PREMIÈRE PARTIE : SUR LA DEMANDE D’ANNULATION DE LA DÉCISION DE PLACEMENT EN RÉTENTION
L’avocat soulève les moyens suivants :
- OQTF délivrée en février avec un placement en rétention pendant 45 jours ; puis décision d’assignation à résidence à compter du 29 avril : Monsieur a respecté cette assignation (cf. Document de pointage). On reprend ensuite une nouvelle OQTF et un nouveau placement.
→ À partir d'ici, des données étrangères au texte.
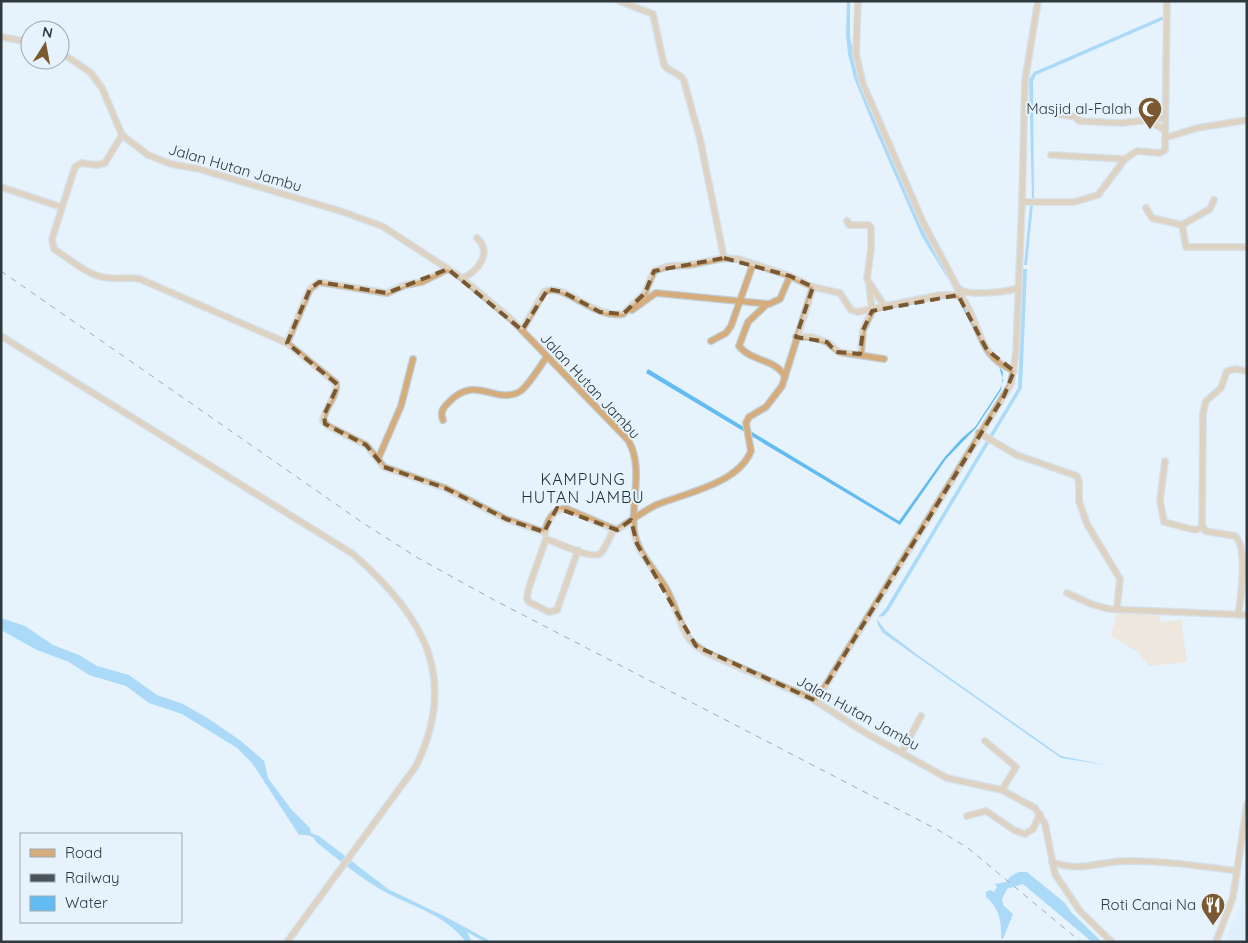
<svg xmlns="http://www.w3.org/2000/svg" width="1248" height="943" font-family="Quicksand,sans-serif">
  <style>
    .built { fill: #d5edfd }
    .green { fill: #f9d9b5 }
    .water { fill: #62bcf2 }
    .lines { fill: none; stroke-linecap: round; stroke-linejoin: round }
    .minor-casing { stroke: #c1ced7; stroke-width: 8 }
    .minor { stroke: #d5ad7d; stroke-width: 5.5 }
    .rail { stroke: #4a5359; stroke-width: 1; stroke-dasharray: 6 6; stroke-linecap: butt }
    .marked { fill: none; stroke: #7a5930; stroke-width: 4; stroke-dasharray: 10 6; stroke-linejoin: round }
    .labels { text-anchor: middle; stroke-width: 4; stroke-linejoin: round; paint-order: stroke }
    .poi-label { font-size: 15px; fill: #2f383d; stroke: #e6f3fd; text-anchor: end }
    .street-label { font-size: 15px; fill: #2f383d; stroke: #e6f3fd }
    .neighbourhood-label { font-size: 16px; letter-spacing: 1px; fill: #1f303c; stroke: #e6f3fd }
  </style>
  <rect width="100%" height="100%" fill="#e6f3fd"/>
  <polygon class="built" points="1247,844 1247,942 1225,942 1241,904"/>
  <polygon class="green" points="1117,610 1160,615 1160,622 1164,623 1167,621 1181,620 1187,662 1149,666 1138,652 1111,636"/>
  <g class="water">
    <polygon points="847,1 850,1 850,36 857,75 925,232 941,257 978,337 1003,372 1001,390 976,428 946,459 900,525 646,373 648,369 899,521 944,458 962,438 975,427 1000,389 1003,380 999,366 986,355 950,282 922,237 874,127 854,78 848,54 846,35"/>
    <polygon points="1166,15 1165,19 1036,75 1033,81 1034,199 1032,200 1029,79 1034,72"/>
    <polygon points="1033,204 1027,265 1024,265 1030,205"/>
    <polygon points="1023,269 1027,269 1022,388 889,610 884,616 878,617 886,608 1018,388"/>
    <path d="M1,618L25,626L53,645L79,655L97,666L129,675L157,695L183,704L209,719L241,741L264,761L268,778L291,809L310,828L311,833L319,836L388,889L446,917L492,942H485L467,932L472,942H466C446,915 413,907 385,892C360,878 338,859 316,842C313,834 306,835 299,835L252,763L237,748L182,714L149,703L126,686L89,675L69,662L37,650L1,630Z"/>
    <polygon points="877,619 885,630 919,656 1061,756 1106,765 1061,758 883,633 878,625"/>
    <path d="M1019,872H1027L1065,903L1071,912L1102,942H1092L1023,884L1007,889L1002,899L1003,905L1013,914L1003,939L1001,938C1002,923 999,907 986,897V892L990,890L994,892L997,887L995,884L1006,882L1011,876Z"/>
  </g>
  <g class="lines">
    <defs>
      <g id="minor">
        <path d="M619,1L653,14L664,65C670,73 680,72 684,81L700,139L724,258"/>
        <polyline points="858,1 856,54 863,84 923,222 962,296"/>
        <polyline points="1,37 30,42"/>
        <path d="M60,52L90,72L102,88L122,135L148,155L171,164L199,169L340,211L382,226L462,278L512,320L628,440C644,467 631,501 634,530C637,554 656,570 667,590C675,605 679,621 687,636C692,644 699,648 707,653L812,699L869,735L947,778L1002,790L1035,808L1045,824L1055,874L1080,911L1112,942"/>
        <polyline points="1058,114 1076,117 1079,121 1122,123 1164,118"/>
        <polyline points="1147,120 1165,130"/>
        <path d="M122,135L105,163L97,165L81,163L75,167L52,239L54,249C71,260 89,277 109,278C120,279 129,277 140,279L287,343L336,383C338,396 324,408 323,421L328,426L366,445L384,467L445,488L506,519L544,532"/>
        <polyline points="1165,138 1197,128 1247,120"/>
        <polyline points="1051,155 1125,159 1137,151 1160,153 1165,150 1167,1"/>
        <polyline points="1,187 61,207"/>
        <polyline points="1022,202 1074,202 1098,195 1125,159"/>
        <polyline points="1146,208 1152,218 1182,225 1210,209 1214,200"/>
        <polyline points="847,221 849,225 869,225 871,228 871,249 867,279 885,307"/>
        <polyline points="1182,225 1186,247 1247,247"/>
        <path d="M462,278C478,272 493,252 477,238"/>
        <path d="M958,288C967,297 1006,292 1018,288"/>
        <path d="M766,305L748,322L739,346C751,362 777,359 785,377"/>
        <polyline points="632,310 656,293 769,304 780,299 790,276"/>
        <path d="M522,330L544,292C564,281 592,319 623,314L645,293L654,271L668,266L689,265L724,258L739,259L790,276L813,287L840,293L851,310L857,312L939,295H958C971,302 978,339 989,352C995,361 1004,366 1014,371"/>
        <path d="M1,336L353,554C422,614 460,676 416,766L287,942"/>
        <polyline points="796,337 812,337 827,342 839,352 884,359"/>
        <polyline points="711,341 726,333 731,326 753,264"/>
        <polyline points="287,343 310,289 319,282 387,293 405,285 422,282 448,269"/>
        <polyline points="861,354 863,330 872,311 869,283"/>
        <path d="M443,420C440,412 443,408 448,403C475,374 492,403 517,393C526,390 540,366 546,358"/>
        <polyline points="979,433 1017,455 1077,476 1079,482 1079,501 1087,524 1120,579 1117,608"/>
        <polyline points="378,459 401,406 413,359"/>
        <polyline points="1165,461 1160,500 1164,522 1195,530 1203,527"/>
        <path d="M545,534C546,522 554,507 567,509L614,529"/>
        <path d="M578,550L557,610L549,612L529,602L527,599L528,590L546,539C556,542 594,561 601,553C606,547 610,536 614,529L617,530C630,521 642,512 656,505C685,493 738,484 751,451L746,423L749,417L766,407L782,386L813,287"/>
        <polyline points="1067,593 1091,604 1109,609 1247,615"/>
        <path d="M1238,615C1241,598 1248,547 1235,536L1205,531L1202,524L1203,413L1206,401L1221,388L1227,371L1236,369L1247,371"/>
        <polyline points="816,701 1011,384 1016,352 1022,202 1025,80 1038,1"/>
        <polyline points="985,741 1016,767 1002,790"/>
        <polyline points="902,752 921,716"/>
        <polyline points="967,816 986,811 1014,830 1025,834 1033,829 1040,814"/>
        <path d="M1052,862C1082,873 1098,861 1128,861C1164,861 1201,866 1237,871"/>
        <polyline points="1216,942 1233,897 1247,804"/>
      </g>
    </defs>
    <use href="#minor" class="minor-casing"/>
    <use href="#minor" class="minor"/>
    <polyline class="rail" points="1,271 363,523 418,558 496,601 938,830 968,848 1081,942"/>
  </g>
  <path d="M0 0H1248V943H0ZM724,258L790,276L813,287L796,337L827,342L836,352L860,354L863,330L872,311L958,295L987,350L1014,371L1004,396L816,701L696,646L637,544L631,520L617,530L557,508L544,532L506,519L445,488L384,467L366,445L325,424L324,415L338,385L287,343L310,289L319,282L387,293L448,269L522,330L548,289L563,292L600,312L623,314L645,293L654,271Z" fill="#e6f3fd" fill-opacity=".55" fill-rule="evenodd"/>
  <path class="marked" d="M724,258L790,276L813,287L796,337L827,342L836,352L860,354L863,330L872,311L958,295L987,350L1014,371L1004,396L816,701L696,646L637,544L631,520L617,530L557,508L544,532L506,519L445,488L384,467L366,445L325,424L324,415L338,385L287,343L310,289L319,282L387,293L448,269L522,330L548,289L563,292L600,312L623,314L645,293L654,271Z"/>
  <defs>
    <symbol id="mosque-pin" viewBox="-11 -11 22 30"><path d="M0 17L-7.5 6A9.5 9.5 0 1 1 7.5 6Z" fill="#7a5930" stroke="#e6f3fd"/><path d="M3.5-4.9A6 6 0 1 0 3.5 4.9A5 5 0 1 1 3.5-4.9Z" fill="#fff"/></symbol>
    <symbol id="restaurant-pin" viewBox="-11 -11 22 30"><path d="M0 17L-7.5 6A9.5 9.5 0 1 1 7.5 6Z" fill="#7a5930" stroke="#e6f3fd"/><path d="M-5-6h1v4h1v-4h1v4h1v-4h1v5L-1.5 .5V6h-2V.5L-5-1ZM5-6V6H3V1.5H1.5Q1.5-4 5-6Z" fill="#fff"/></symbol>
  </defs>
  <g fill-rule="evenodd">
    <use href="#mosque-pin" x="1136" y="95" width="28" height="38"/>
    <use href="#restaurant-pin" x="1199" y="891" width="28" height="38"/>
  </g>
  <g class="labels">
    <g class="poi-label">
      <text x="1132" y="114">Masjid al-Falah</text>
      <text x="1196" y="910">Roti Canai Na</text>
    </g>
    <g class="street-label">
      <text transform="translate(235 168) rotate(16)" y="5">Jalan Hutan Jambu</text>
      <text transform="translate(590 386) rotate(47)" y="5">Jalan Hutan Jambu</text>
      <text transform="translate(858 713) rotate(29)" y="5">Jalan Hutan Jambu</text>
    </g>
    <g class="neighbourhood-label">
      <text x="583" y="485">KAMPUNG<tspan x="583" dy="18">HUTAN JAMBU</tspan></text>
    </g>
  </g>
  <rect width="1248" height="943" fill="none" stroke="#2f383d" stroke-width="5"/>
  <rect x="20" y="833" width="162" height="90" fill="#e6f3fd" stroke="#9da8b0"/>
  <rect x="30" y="849" width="25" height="8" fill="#d5ad7d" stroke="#9da8b0"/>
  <text x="65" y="858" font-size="15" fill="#2f383d">Road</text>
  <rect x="30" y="874" width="25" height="8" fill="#4a5359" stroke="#9da8b0"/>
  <text x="65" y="883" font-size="15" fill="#2f383d">Railway</text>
  <rect x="30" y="896" width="25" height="15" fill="#62bcf2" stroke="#9da8b0"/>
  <text x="65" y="908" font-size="15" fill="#2f383d">Water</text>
  <g transform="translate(45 45) rotate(11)"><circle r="24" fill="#e6f3fd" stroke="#9da8b0"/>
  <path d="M0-4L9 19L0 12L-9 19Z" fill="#7a5930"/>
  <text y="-8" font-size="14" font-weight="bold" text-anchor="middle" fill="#2f383d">N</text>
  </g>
</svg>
Monsieur a un bras en écharpe, il a été opéré suite à un accident sur un chantier.
- Défaut de motivation du placement en rétention.
- Défaut d’étude du cas de Monsieur : état de vulnérabilité.
- Erreur sur les garanties de représentation puisque Monsieur a déjà eu une assignation à résidence.
Le représentant de l’administration, entendu en ses observations : Monsieur est dépourvu de passeport même s’il pointait régulièrement dans le cadre de son OQTF. Sur son état de santé : rien ne l’empêche de faire une demande au CRA pour qu’un médecin puisse attester de la compatibilité de son état de santé, ou non, avec la rétention.
La garde-à-vue a été faite suite à une instruction Parquet : contrôle le 22 mai à 16h51. Il n’a pas été mis en rétention par rapport à sa garde-à-vue mais parce qu’il n’avait pas de document d’identité.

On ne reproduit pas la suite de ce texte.